- Born: Neavelle Anthony Coles May 17, 1960 (age 65) Roanoke, Virginia, U.S.
- Education: Johns Hopkins University (BA) Harvard University (MPH) Duke University (MD)
- Occupations: Physician, biotechnology executive
- Spouse: Robyn Coles
- Children: 3

= N. Anthony Coles =

American physician and biotechnology executive

Neavelle Anthony Coles (born May 17, 1960) is an American physician and biotechnology executive. He has served as chairman of the board of directors of Cerevel Therapeutics, a company focused on neurological disease treatments, since 2018, and was its chief executive officer from 2019 to 2023.

== Early life and education ==
Coles was born in Roanoke, Virginia, to Neavelle Anthony Coles, an accountant and minister, and Leona Rogers Coles, an office manager. He graduated from DuVal High School in Lanham, Maryland.

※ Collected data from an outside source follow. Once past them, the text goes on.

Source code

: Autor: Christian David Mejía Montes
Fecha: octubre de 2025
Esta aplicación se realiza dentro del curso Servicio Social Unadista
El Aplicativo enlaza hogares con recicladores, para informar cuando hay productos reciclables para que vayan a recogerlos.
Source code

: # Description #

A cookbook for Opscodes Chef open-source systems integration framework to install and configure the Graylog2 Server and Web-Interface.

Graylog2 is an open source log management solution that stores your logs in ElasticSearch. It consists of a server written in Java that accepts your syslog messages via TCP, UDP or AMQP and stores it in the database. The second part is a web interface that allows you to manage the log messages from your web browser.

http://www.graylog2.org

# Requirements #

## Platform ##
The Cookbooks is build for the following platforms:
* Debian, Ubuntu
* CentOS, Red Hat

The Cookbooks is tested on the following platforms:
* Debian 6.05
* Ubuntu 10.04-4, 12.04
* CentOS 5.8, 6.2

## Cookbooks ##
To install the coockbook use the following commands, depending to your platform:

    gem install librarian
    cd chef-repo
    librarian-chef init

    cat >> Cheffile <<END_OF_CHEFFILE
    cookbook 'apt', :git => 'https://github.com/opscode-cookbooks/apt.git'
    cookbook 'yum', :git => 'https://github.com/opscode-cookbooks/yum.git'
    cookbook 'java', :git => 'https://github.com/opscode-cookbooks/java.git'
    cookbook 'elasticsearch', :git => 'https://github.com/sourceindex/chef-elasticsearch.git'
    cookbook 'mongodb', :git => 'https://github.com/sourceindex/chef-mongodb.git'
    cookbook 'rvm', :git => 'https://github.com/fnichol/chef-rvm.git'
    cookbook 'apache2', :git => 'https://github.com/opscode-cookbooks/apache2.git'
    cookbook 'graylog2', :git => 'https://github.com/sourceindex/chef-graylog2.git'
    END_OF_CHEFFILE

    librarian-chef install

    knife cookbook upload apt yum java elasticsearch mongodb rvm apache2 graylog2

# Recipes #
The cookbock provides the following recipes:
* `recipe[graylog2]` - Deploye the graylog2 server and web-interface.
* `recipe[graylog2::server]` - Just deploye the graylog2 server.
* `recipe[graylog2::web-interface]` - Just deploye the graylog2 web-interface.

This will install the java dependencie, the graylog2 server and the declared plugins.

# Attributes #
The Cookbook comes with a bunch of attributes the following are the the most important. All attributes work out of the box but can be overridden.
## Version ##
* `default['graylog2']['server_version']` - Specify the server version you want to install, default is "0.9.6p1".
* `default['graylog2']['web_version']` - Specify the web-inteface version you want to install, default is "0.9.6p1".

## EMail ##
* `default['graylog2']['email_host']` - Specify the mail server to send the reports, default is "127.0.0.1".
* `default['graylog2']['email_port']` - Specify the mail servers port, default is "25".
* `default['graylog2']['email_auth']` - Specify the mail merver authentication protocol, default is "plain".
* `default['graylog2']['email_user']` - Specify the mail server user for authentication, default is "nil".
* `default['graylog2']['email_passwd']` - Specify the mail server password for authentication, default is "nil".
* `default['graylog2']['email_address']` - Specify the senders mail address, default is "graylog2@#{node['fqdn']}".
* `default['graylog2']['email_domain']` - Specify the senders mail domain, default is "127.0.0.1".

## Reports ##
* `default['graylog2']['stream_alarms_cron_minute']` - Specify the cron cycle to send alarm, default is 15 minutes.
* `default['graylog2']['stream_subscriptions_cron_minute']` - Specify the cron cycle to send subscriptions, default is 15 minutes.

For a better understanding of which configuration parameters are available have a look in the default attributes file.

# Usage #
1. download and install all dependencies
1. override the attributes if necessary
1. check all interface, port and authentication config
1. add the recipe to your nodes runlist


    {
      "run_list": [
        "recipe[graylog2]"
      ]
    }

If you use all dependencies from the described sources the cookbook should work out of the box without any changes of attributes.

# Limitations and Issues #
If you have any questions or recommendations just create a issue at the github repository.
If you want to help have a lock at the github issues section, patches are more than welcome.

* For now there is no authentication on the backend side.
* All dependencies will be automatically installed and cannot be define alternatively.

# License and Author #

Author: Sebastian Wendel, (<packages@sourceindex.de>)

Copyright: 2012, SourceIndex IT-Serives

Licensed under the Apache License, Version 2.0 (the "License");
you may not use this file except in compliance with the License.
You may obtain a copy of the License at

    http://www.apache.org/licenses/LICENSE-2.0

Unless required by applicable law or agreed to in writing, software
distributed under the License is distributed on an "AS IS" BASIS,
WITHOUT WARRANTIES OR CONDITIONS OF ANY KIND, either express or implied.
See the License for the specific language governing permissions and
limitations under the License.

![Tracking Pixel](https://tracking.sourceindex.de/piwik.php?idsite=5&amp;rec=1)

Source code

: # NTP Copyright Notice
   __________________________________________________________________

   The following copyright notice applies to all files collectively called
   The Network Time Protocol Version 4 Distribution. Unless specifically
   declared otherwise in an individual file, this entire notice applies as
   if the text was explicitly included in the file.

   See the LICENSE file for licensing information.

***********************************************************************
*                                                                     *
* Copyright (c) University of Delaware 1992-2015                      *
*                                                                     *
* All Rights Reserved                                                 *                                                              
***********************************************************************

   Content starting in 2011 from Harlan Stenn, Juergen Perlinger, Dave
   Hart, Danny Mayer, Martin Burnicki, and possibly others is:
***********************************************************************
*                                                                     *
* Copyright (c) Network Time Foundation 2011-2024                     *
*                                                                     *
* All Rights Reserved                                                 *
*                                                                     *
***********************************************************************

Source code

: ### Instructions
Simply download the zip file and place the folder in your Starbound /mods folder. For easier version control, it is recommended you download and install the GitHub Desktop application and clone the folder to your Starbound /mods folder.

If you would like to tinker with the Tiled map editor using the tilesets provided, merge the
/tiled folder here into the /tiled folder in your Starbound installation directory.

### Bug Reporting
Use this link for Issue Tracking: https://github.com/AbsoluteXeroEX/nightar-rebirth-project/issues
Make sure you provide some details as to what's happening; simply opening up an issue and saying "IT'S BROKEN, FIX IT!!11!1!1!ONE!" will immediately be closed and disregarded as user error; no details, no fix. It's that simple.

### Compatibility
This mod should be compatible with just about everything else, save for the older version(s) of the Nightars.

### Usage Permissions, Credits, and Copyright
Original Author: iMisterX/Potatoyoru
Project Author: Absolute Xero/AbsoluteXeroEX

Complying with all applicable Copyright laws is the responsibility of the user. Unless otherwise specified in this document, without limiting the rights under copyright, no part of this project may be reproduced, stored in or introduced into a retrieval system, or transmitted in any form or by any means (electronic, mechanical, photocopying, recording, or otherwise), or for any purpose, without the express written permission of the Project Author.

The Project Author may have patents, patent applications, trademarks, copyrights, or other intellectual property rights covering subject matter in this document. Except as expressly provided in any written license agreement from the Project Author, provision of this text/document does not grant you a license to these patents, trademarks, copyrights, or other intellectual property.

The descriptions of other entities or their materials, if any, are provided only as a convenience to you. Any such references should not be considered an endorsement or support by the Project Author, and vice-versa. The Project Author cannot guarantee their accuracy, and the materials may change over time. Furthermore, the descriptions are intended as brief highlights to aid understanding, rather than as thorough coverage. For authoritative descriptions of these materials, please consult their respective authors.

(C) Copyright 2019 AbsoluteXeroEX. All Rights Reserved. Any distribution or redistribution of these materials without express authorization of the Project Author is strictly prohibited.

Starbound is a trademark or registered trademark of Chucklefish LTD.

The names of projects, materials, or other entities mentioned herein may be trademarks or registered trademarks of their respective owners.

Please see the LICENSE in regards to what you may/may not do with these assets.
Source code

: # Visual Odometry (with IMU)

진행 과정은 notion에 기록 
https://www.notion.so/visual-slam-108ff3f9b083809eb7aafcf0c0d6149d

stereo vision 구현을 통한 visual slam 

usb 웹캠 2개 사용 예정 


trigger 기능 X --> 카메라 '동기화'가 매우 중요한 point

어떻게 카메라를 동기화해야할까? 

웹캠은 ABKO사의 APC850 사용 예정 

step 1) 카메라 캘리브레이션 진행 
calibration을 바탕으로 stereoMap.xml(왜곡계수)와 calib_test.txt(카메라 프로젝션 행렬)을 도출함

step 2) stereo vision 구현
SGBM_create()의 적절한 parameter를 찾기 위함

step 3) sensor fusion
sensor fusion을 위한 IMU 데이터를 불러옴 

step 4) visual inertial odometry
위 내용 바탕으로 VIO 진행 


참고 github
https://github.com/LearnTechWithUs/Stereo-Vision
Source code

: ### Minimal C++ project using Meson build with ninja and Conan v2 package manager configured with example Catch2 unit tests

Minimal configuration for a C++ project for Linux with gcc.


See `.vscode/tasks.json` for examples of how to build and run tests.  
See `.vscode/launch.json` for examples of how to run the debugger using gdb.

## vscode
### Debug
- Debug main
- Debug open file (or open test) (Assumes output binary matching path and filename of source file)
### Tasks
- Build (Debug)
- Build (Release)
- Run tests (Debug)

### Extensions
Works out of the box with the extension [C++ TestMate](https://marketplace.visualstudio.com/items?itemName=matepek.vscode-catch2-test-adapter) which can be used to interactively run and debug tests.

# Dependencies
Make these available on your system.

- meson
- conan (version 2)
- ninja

Coles earned a Bachelor of Arts from Johns Hopkins University, a Master of Public Health from Harvard University, and a Doctor of Medicine from Duke University. He completed cardiology and internal medicine training at Massachusetts General Hospital and a research fellowship at Harvard Medical School. In 2024, Duke University School of Medicine honored him with its Transformational Leadership Award.

== Career ==
Coles began his career in pharmaceuticals, holding executive roles at Merck & Co. (marketing ACE inhibitors), Bristol-Myers Squibb (senior vice president of strategy and policy, and marketing for neuroscience and infectious diseases), and Vertex Pharmaceuticals (senior vice president of commercial operations).

From 2005 to 2008, Coles served as chief operating officer and president of NPS Pharmaceuticals, becoming chief executive officer in 2006. He was president and CEO of Onyx Pharmaceuticals from 2008 to 2013, and chairman from 2012 to 2013, overseeing its $10.4 billion sale to Amgen in 2013.

In 2014, Coles co-founded Yumanity Therapeutics with Susan Lindquist, serving as chairman and CEO until 2018, focusing on treatments for Alzheimer’s and Parkinson’s diseases. Since 2013, he has been chairman and CEO of TRATE Enterprises, a private real estate and ventures company.

At Cerevel Therapeutics, Coles served as CEO from 2019 to 2023, leading a $445 million public listing in 2020, and has been chairman since 2018. He also serves on the board of directors of Regeneron Pharmaceuticals. In 2021, he was elected to the American Academy of Arts and Sciences.

== Civic and professional affiliations ==
Coles is co-founder and co-chair of the Black Economic Alliance, a nonprofit focused on economic equity. He serves on the boards of the Metropolitan Museum of Art, the Council on Foreign Relations, and the U.S. Olympic and Paralympic Foundation, and is a former trustee of Johns Hopkins University.

== Personal life ==
Coles is married to Robyn Coles, and they have three sons. Their eldest son was diagnosed with non-Hodgkin’s lymphoma at age 12 and underwent treatment at Memorial Sloan Kettering Cancer Center.